Task to complete
Give the number of lines in the listing that hold the word "Tumor". Write nothing but that number.

Given information
┄┄┄┄┄┄┄┄┄┄

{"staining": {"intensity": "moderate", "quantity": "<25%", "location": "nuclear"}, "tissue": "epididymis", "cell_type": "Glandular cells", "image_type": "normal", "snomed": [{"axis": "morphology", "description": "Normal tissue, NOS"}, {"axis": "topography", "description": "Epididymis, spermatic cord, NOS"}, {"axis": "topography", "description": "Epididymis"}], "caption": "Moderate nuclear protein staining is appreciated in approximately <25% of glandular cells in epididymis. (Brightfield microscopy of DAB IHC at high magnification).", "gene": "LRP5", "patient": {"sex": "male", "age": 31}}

┄┄┄┄┄┄┄┄┄┄

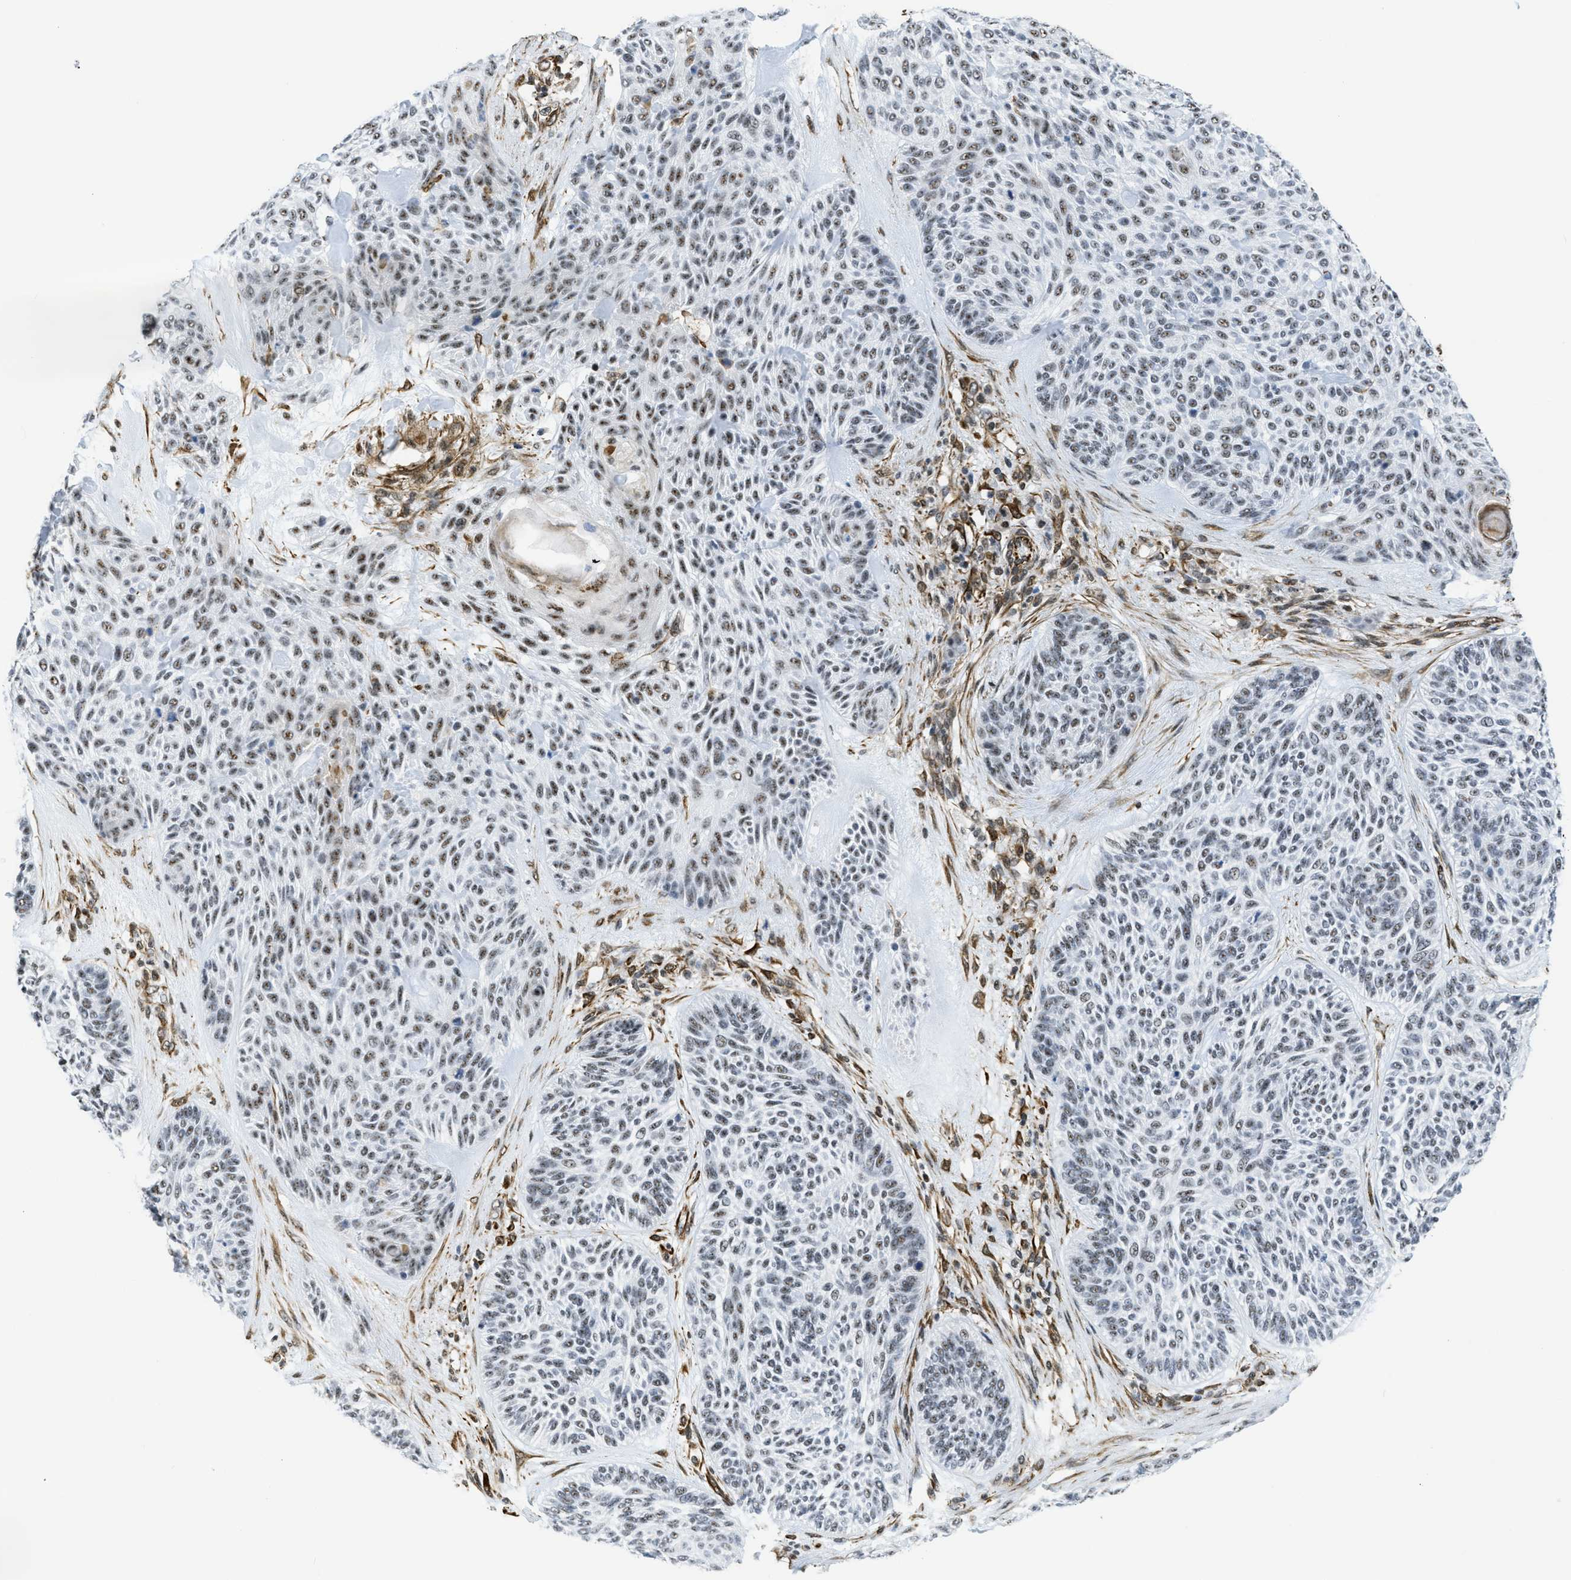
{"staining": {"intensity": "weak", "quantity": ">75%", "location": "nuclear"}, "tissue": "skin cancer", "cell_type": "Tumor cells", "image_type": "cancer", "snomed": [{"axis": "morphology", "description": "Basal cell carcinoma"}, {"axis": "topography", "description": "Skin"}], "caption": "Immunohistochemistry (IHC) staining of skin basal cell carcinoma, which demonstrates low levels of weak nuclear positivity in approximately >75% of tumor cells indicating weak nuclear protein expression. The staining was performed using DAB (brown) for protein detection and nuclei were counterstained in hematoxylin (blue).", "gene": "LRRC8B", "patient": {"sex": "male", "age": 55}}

┄┄┄┄┄┄┄┄┄┄

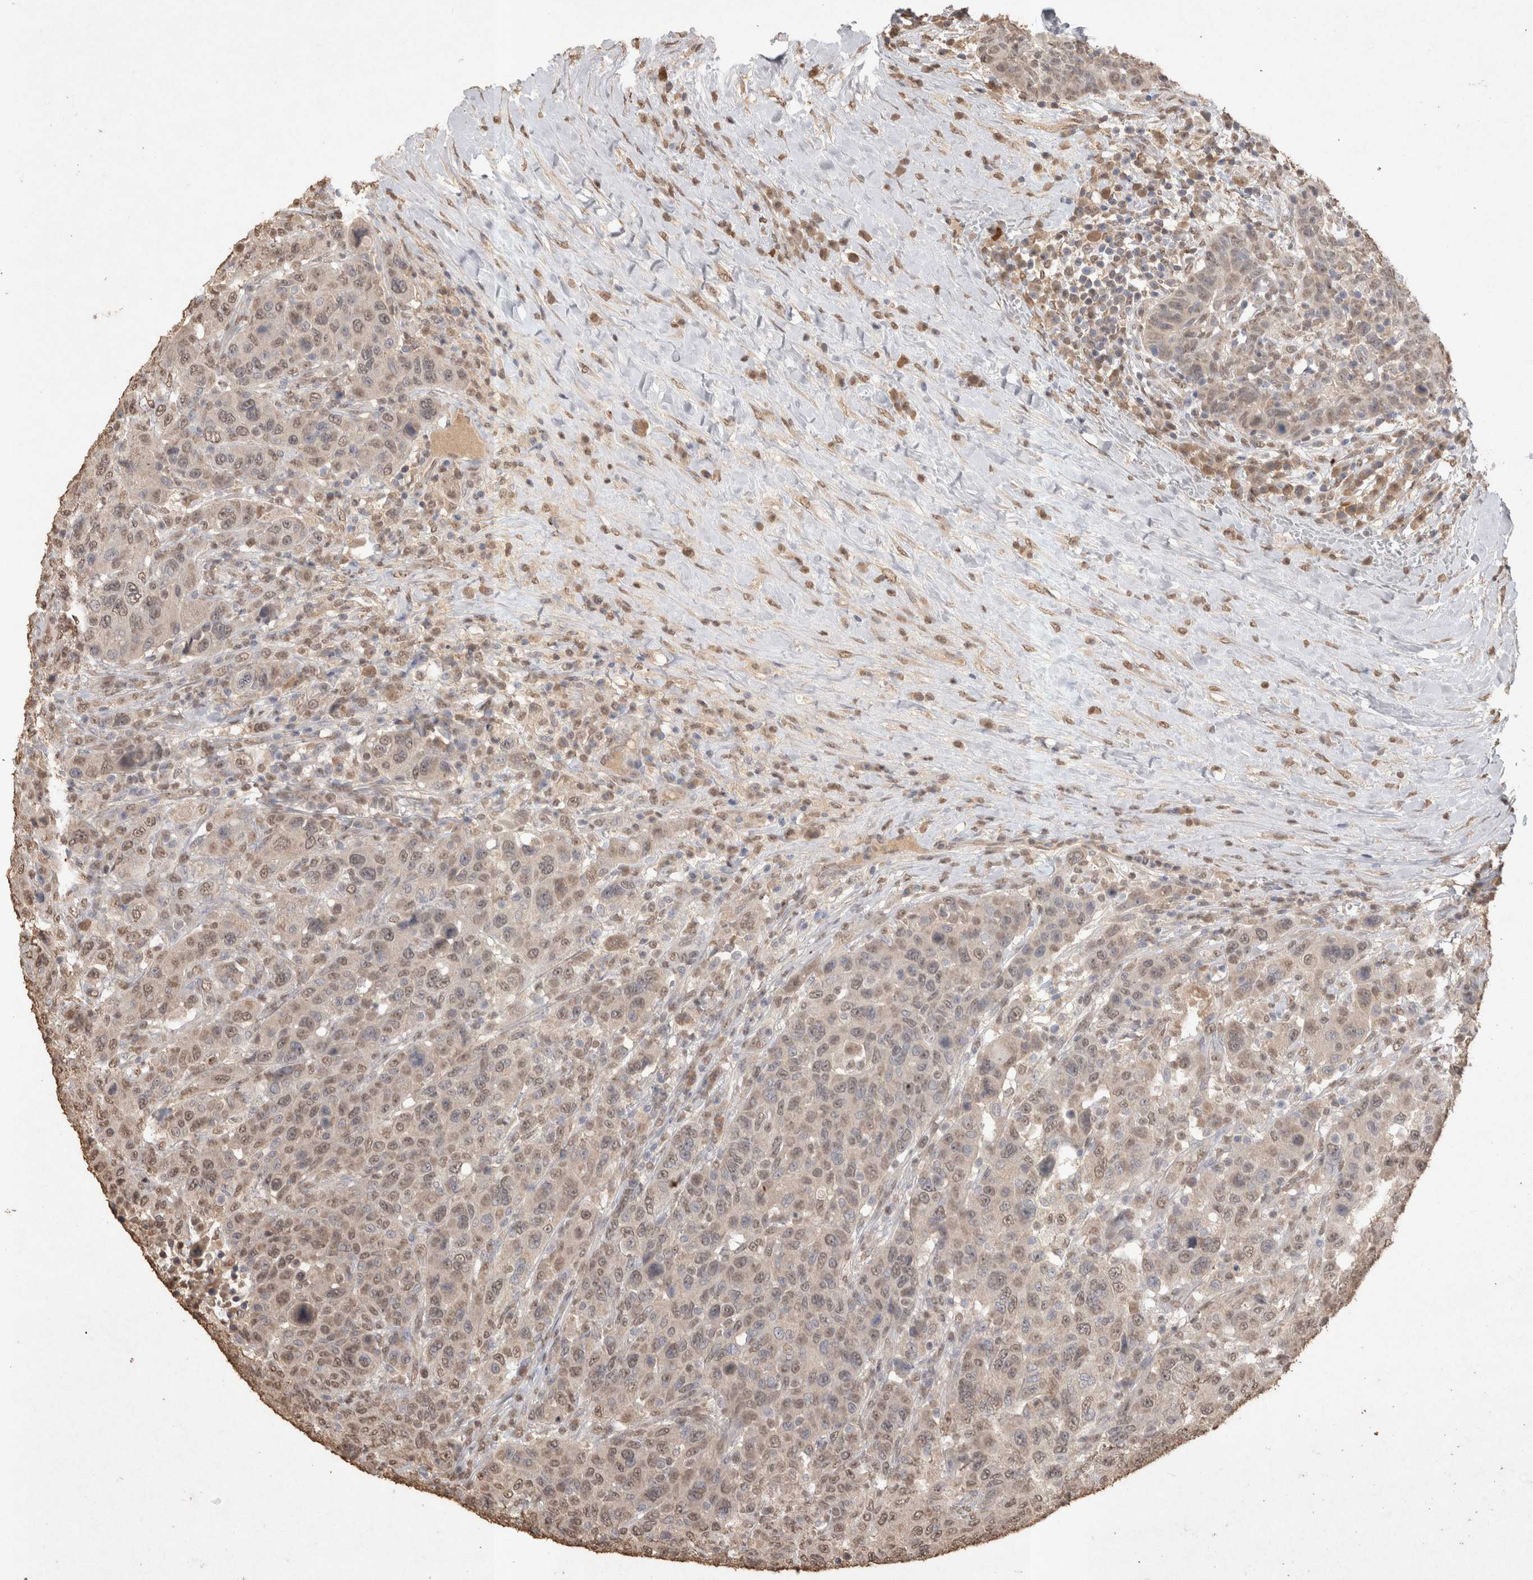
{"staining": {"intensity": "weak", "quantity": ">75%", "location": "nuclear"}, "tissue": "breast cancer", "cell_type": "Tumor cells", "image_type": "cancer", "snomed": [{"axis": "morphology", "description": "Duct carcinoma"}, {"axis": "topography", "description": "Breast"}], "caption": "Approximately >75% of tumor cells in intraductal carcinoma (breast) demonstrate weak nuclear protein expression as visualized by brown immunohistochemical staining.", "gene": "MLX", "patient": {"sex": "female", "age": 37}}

┄┄┄┄┄┄┄┄┄┄

Response below
2